SAN ANTONIO, TX.- Ruiz-Healy Art, San Antonio, Texas, is presenting a solo exhibition of paintings and watercolors by Mark Schlesinger. The show, titled Hello Stranger(s), opened on Wednesday January 24 and will be on view through March 10, 2018.
In the exhibition catalogue, Michael Schreyach, Associate Professor of Art History at Trinity University and author of Pollocks Modernism (Yale University Press, 2017) writes, Schlesingers imagery is motivated on some fundamental level by his sense of the possibilities of representing, through abstract pictorial form, the bodys infinitely variable modes of touching, feeling, and being.
As a painter whose work concentrates on an exploration of lines, planes, and shapes, Schlesinger is enthralled with the formal elements of painting such as color and the visual tactility of material. He is especially known for creating his own paint for whatever support and ground he is using, from unconventional studio paints for use on traditional materials such as canvas, linen, and wood, to new paints for unusual materials such as plastic, stone, and concrete.

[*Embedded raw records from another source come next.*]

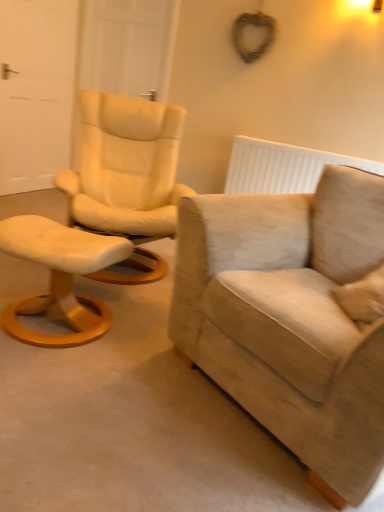
Find the location of a particular element. The height and width of the screenshot is (512, 384). vacant area that is in front of white fabric stool at left is located at coordinates (62, 394).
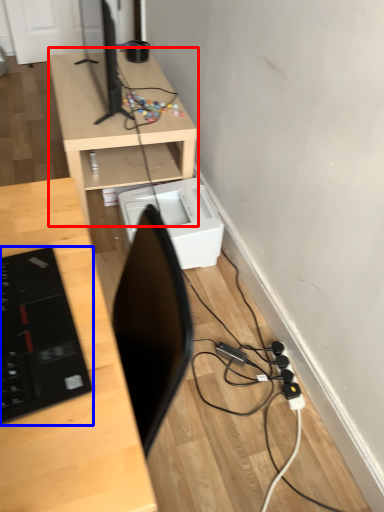
Question: Which object is closer to the camera taking this photo, desk (highlighted by a red box) or laptop (highlighted by a blue box)?

Choices:
 (A) desk
 (B) laptop

Answer: (B)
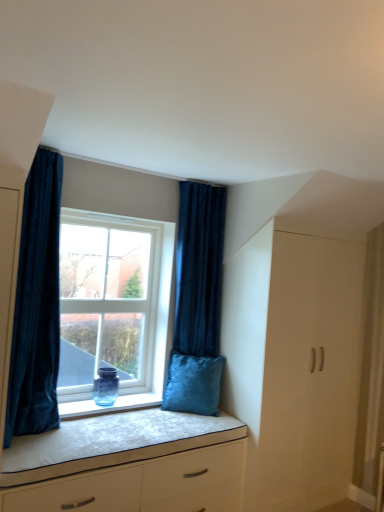
Locate an element on the screen. vacant space to the right of velvet dark blue curtain at left, which is the second curtain in back-to-front order is located at coordinates (89, 436).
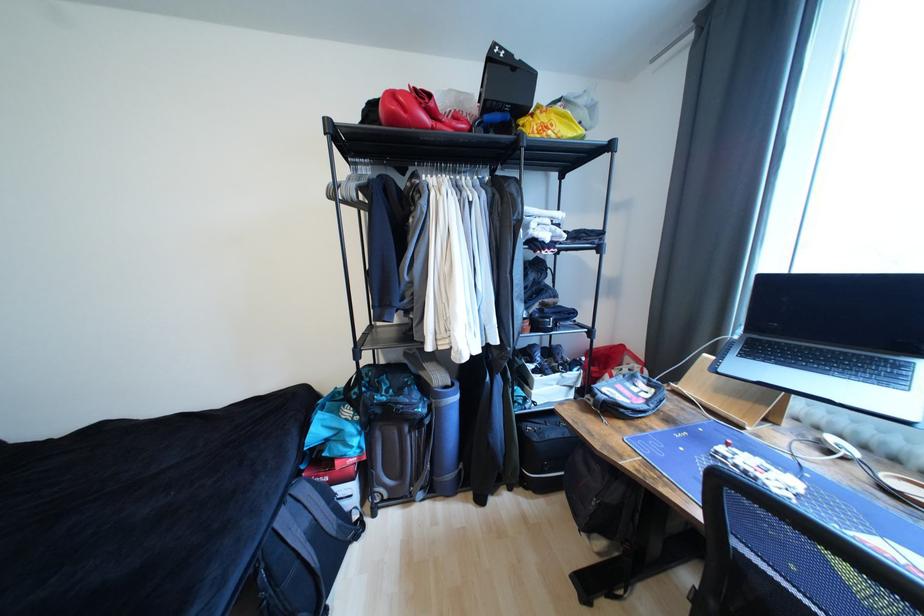
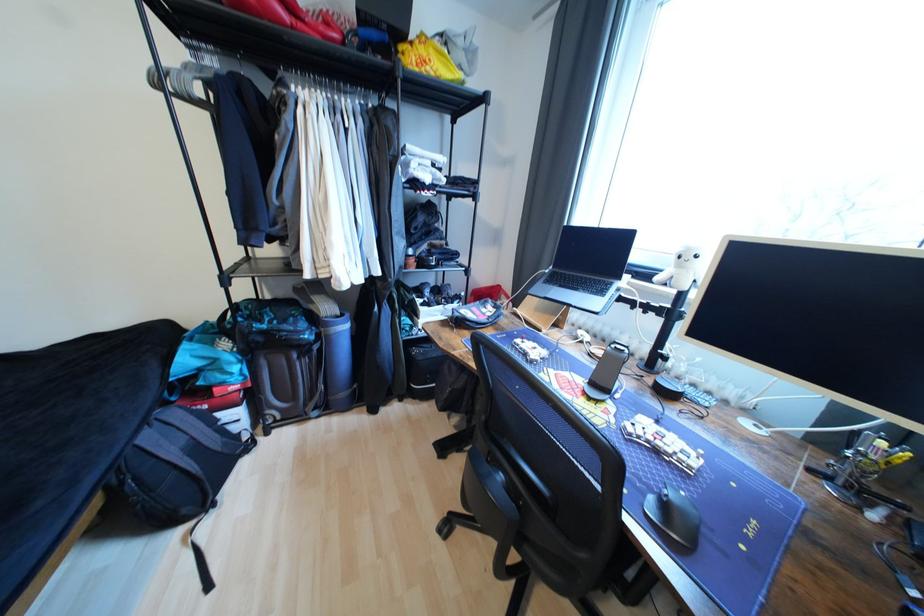
Question: The images are taken continuously from a first-person perspective. In which direction is your viewpoint rotating?

Choices:
 (A) Left
 (B) Right
 (C) Up
 (D) Down

Answer: (B)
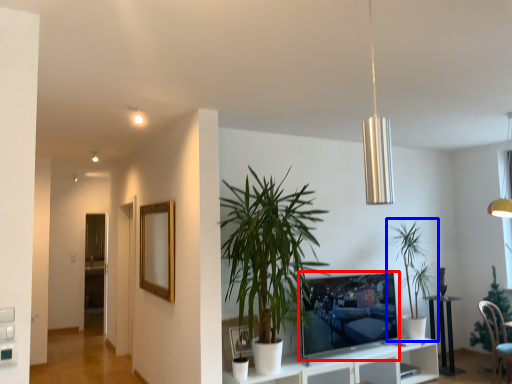
Question: Which point is further to the camera, television (highlighted by a red box) or houseplant (highlighted by a blue box)?

Choices:
 (A) television
 (B) houseplant

Answer: (B)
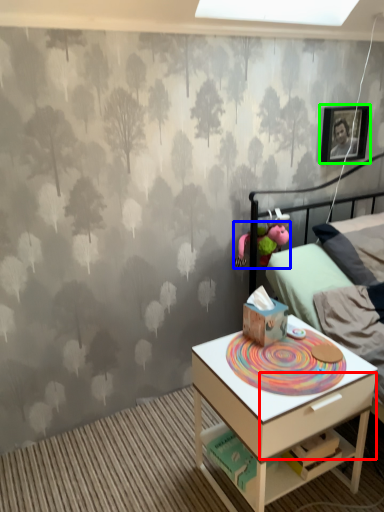
Question: Which object is the closest to the drawer (highlighted by a red box)? Choose among these: toy (highlighted by a blue box) or picture frame (highlighted by a green box).

Choices:
 (A) toy
 (B) picture frame

Answer: (A)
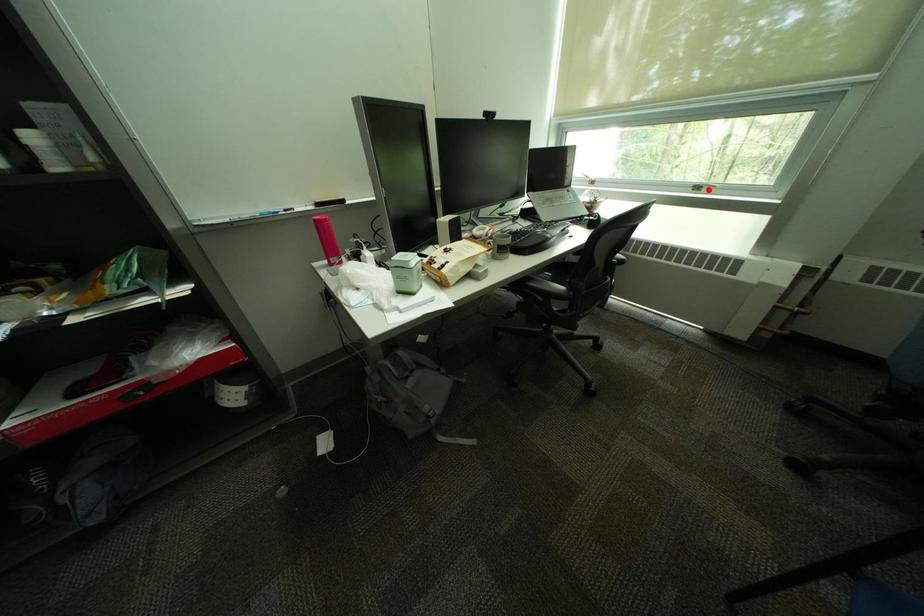
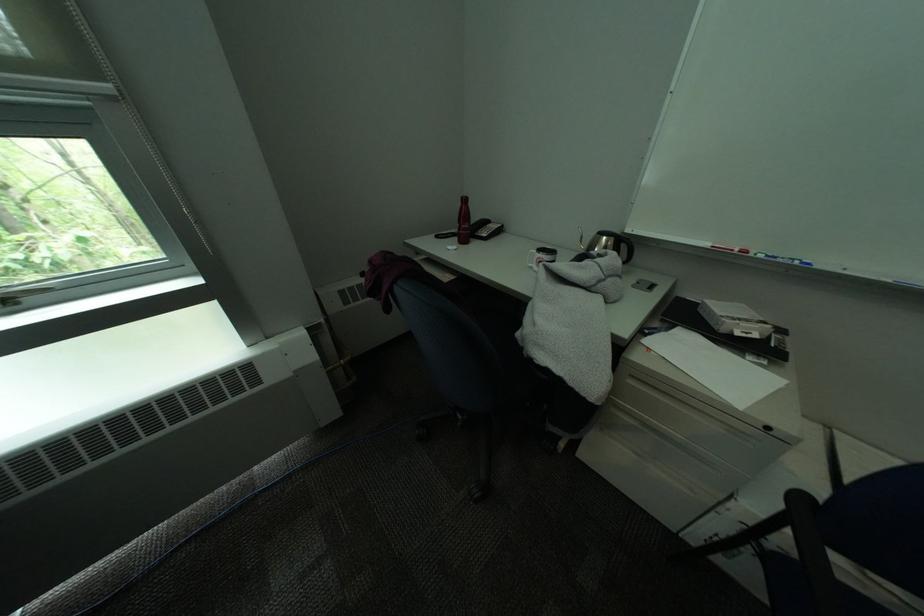
In the second image, find the point that corresponds to the highlighted location in the first image.

(15, 302)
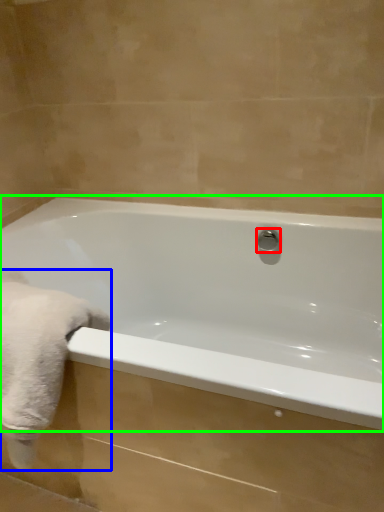
Question: Considering the real-world distances, which object is closest to shower (highlighted by a red box)? bath towel (highlighted by a blue box) or bathtub (highlighted by a green box).

Choices:
 (A) bath towel
 (B) bathtub

Answer: (B)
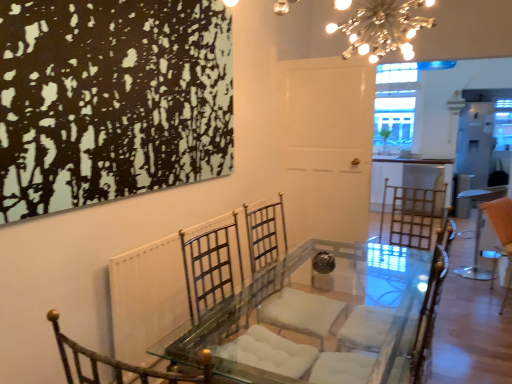
Question: Is metallic gold armchair at center next to orange fabric stool at right?

Choices:
 (A) yes
 (B) no

Answer: (B)

Question: From a real-world perspective, is metallic gold armchair at center on orange fabric stool at right?

Choices:
 (A) yes
 (B) no

Answer: (A)

Question: Is the depth of metallic gold armchair at center greater than that of orange fabric stool at right?

Choices:
 (A) yes
 (B) no

Answer: (B)

Question: Is metallic gold armchair at center aimed at orange fabric stool at right?

Choices:
 (A) no
 (B) yes

Answer: (A)

Question: Is metallic gold armchair at center not inside orange fabric stool at right?

Choices:
 (A) yes
 (B) no

Answer: (A)

Question: Considering the positions of metallic radiator at center and orange fabric swivel chair at right in the image, is metallic radiator at center bigger or smaller than orange fabric swivel chair at right?

Choices:
 (A) small
 (B) big

Answer: (B)

Question: Is metallic radiator at center taller or shorter than orange fabric swivel chair at right?

Choices:
 (A) tall
 (B) short

Answer: (A)

Question: Is metallic radiator at center in front of or behind orange fabric swivel chair at right in the image?

Choices:
 (A) behind
 (B) front

Answer: (B)

Question: Do you think metallic radiator at center is within orange fabric swivel chair at right, or outside of it?

Choices:
 (A) outside
 (B) inside

Answer: (A)

Question: Which is correct: metallic gold armchair at center is inside metallic radiator at center, or outside of it?

Choices:
 (A) outside
 (B) inside

Answer: (A)

Question: From the image's perspective, relative to metallic radiator at center, is metallic gold armchair at center above or below?

Choices:
 (A) below
 (B) above

Answer: (A)

Question: From a real-world perspective, relative to metallic radiator at center, is metallic gold armchair at center vertically above or below?

Choices:
 (A) above
 (B) below

Answer: (B)

Question: Is metallic gold armchair at center in front of or behind metallic radiator at center in the image?

Choices:
 (A) behind
 (B) front

Answer: (A)

Question: In terms of width, does metallic gold armchair at center look wider or thinner when compared to clear glass window at upper center?

Choices:
 (A) wide
 (B) thin

Answer: (A)

Question: From the image's perspective, relative to clear glass window at upper center, is metallic gold armchair at center above or below?

Choices:
 (A) below
 (B) above

Answer: (A)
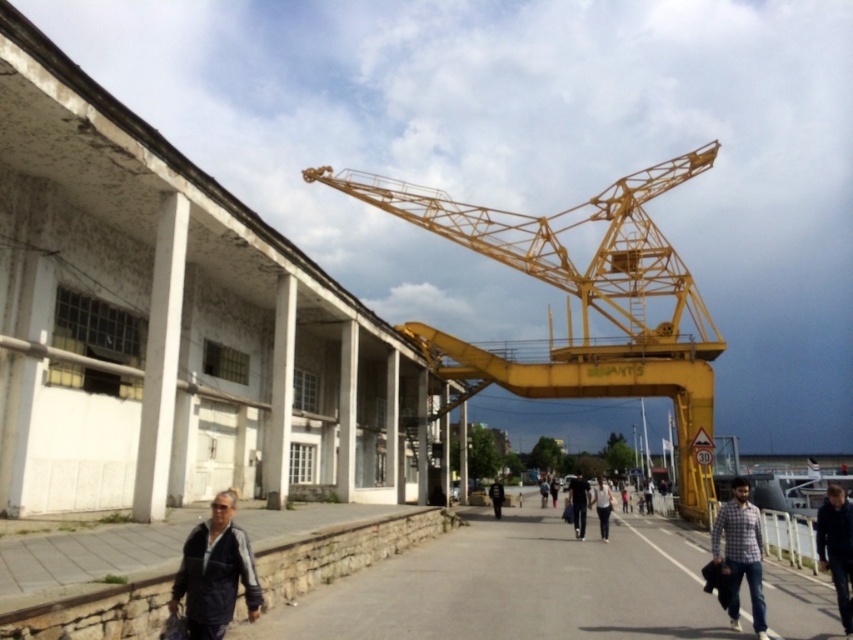
Question: Does dark gray jacket at lower left appear over light blue jeans at center?

Choices:
 (A) yes
 (B) no

Answer: (A)

Question: Is dark blue jeans at center smaller than black leather jacket at center?

Choices:
 (A) no
 (B) yes

Answer: (A)

Question: Can you confirm if yellow metallic crane at center is positioned above dark blue jacket at lower right?

Choices:
 (A) no
 (B) yes

Answer: (B)

Question: Which object appears farthest from the camera in this image?

Choices:
 (A) light blue jeans at center
 (B) black leather jacket at center

Answer: (B)

Question: Estimate the real-world distances between objects in this image. Which object is closer to the plaid cotton shirt at lower right?

Choices:
 (A) light blue jeans at center
 (B) yellow metallic crane at center
 (C) dark blue jacket at lower right

Answer: (C)

Question: Which point is farther from the camera taking this photo?

Choices:
 (A) (196, 604)
 (B) (502, 490)
 (C) (578, 484)

Answer: (B)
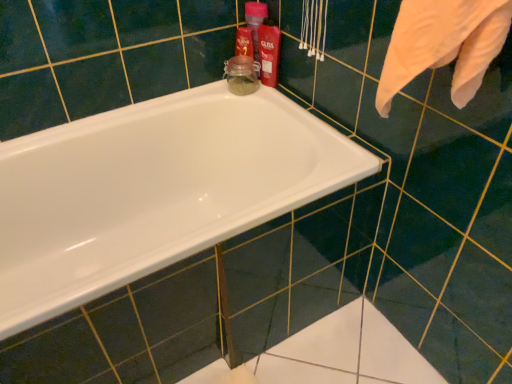
You are a GUI agent. You are given a task and a screenshot of the screen. Output one action in this format:
    pyautogui.click(x=<x>, y=<y>)
    Task: Click on the vacant area that is in front of shiny red plastic bottle at upper right, which ranks as the first cleaning product in front-to-back order
    
    Given the screenshot: What is the action you would take?
    pyautogui.click(x=281, y=98)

For this exhibition, Schlesinger created a matte acrylic polymer paint that looks like wax when it dries. Using this medium to glue raw canvas to a flat faced wooden frame rather than stapling it to a beveled edged stretcher, cutting out shapes from raw canvas and then gluing each to the canvas support, Schlesinger begins each of these paintings with a declared and structured composition. From this expressed intention and through the process of discovering the spatial conflicts effected by contrasts of color, texture, shape, and form, Schlesinger patiently looks for the unexpected painterly event which when explored allows the painting in turn, to come to him.
Born in Brooklyn, New York, as a graduate from Harpur College, Schlesinger participated in the Whitney Museum of Arts Independent Study Program. Living and working in New York City, he was Lee Krasners studio assistant as he began and developed his career. In 1979, his paintings were included in American Painting: The Eighties curated by Barbara Rose, and has been exhibited in New York, nationally, and internationally since then.
His paintings are included in many private and public collections, including The New Museum of Contemporary Art in New York, The Newark Museum, The Tel Aviv Museum of Art, The Art Gallery of Nova Scotia, The European Fine Art Foundation in Geneva, and in Texas, The Museum of Fine Arts, Houston, The San Antonio Museum of Art, and The McNay Art Museum, as well as corporate collections including the Progressive Corporation and AT&T. Schlesinger received a grant from the Pollock-Krasner Foundation in 1995, and in 1996, was awarded a resident fellowship by the Rockefeller Foundation for its study center in Bellagio, Italy.
In 2004, after moving to San Antonio, Texas, he had a mid-career solo show at Westfaelischer Kunstverein in Muenster, Germany, entitled Paintings 1993-2003 New York-Texas. Dr. Carina Plath, Deputy Director and Curator of Painting and Sculpture at the Sprengel Museum in Hanover, Germany curated the exhibition.
From 2008 to 2013, Schlesinger expanded his studio practice and worked exclusively on large outdoor public paintings, including two bridges spanning the San Antonio River, a 1.2-mile streetscape, and a two-block-long painting in Georgetown, Texas, which incorporated a sloping retaining wall and its adjacent sidewalks and staircase. In 2010, his public painting on the 9th Street Bridge over the San Antonio River was awarded the Best Public Project of the last 10 years by the Downtown Alliance of San Antonio.
In 2013, Schlesinger began working in a new studio in San Antonio and returned to more human sized paintings. This is his first gallery show in over 11 years and his first with Ruiz-Healy Art.